Lorsque les images post-trajet sont revenues jeudi matin, l'équipe a eu une surprise. L'endroit de stationnement, vu de près, était tout sauf lisse. Polygones, veines, laminations – tout le tralala. Les caractéristiques sont petites, juste quelques centimètres de diamètre, invisibles depuis l'orbite ou même de loin. Mais de près, le terrain révélait toute sa gloire bosselée et texturée.
Alors, qu'a fait l'équipe ? Ils ont pris plus d'images, bien sûr. Mastcam prend un panorama complet avec son œil gauche et des gros plans avec son droit. ChemCam étudie trois cibles avec son laser : « Rio Chimore » (une bande plus claire), « Rio de Lava » (une veine) et « Rio de Salta » (un des polygones). APXS examine « Pampa Grande » et « Iquique Ridge ». MAHLI jette un coup d'œil avec sa loupe. Parce que rien ne dit science planétaire comme fixer des roches jusqu'à ce qu'elles confessent leurs secrets.
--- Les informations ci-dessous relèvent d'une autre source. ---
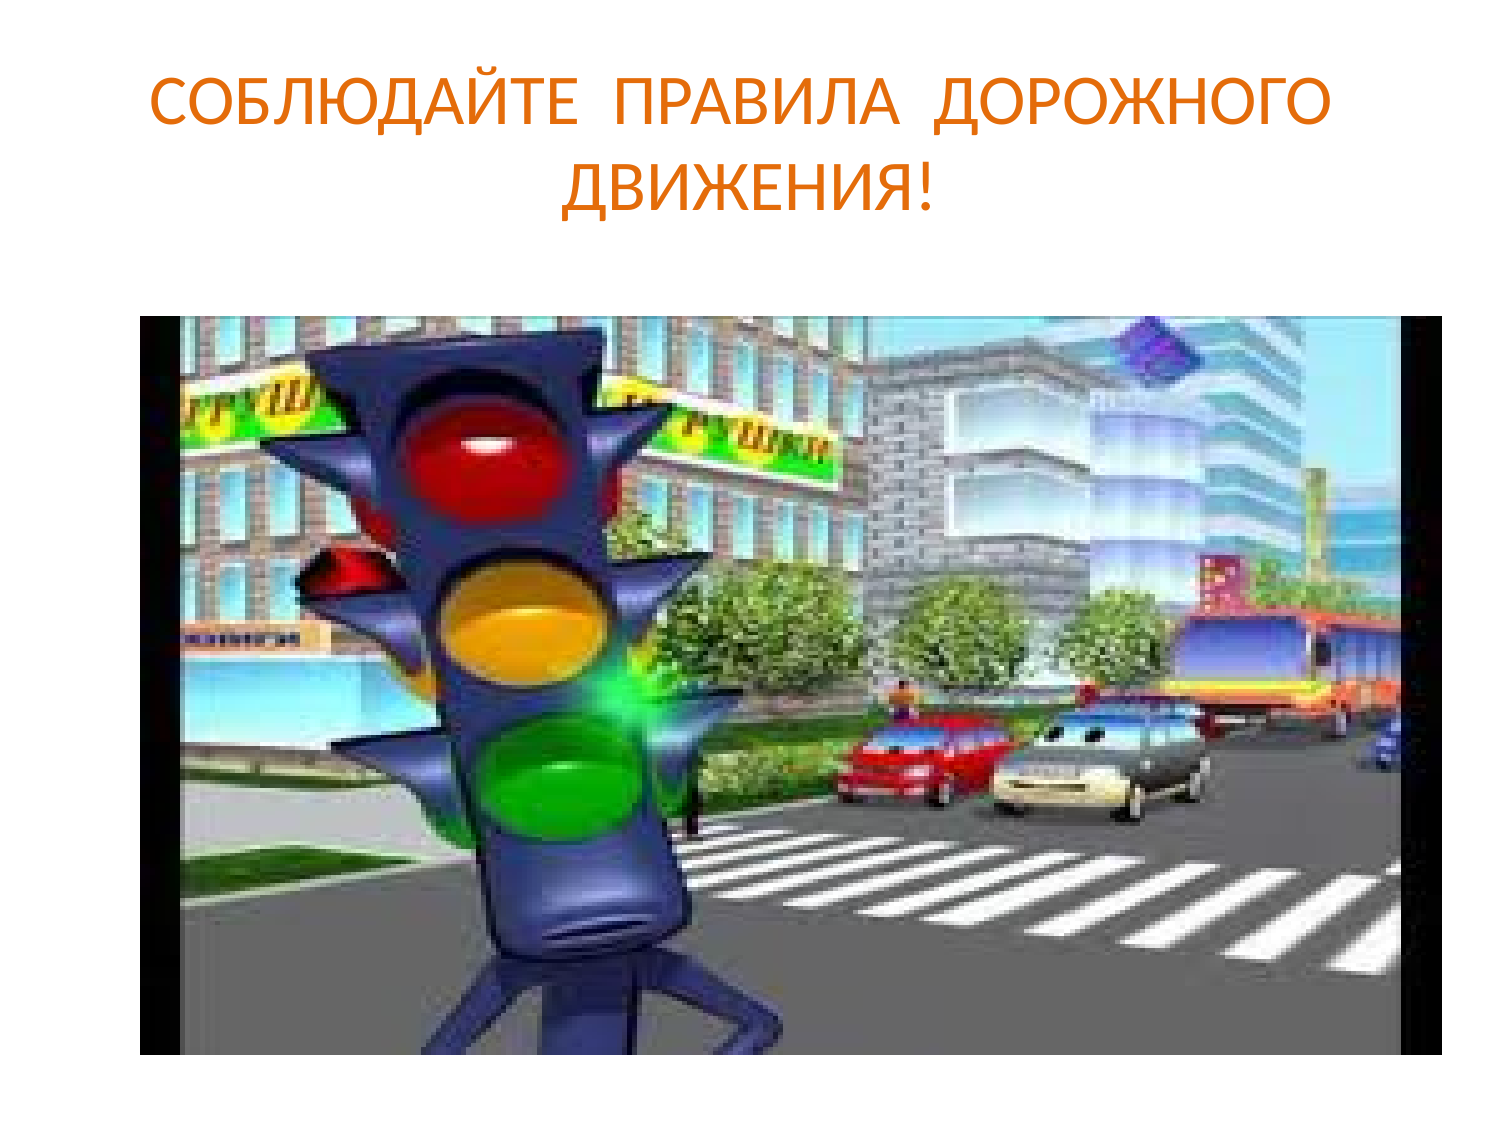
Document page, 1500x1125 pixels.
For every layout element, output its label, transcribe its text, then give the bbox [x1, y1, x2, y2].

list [140, 316, 1442, 1055]
title СОБЛЮДАЙТЕ ПРАВИЛА ДОРОЖНОГО ДВИЖЕНИЯ! [75, 45, 1425, 233]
Curiosity a ensuite grimpé une colline le long d'un terrain qui semblait lisse mais parsemé de minuscules polygones. L'équipe se prépare à une autre surprise qui résonnera sur deux continents – où que se trouve la première personne à voir les images. Ce terrain, disent-ils, a beaucoup à dire sur l'histoire géologique de Mars. Et il le dit dans un détail polygonal, veiné et magnifiquement bosselé.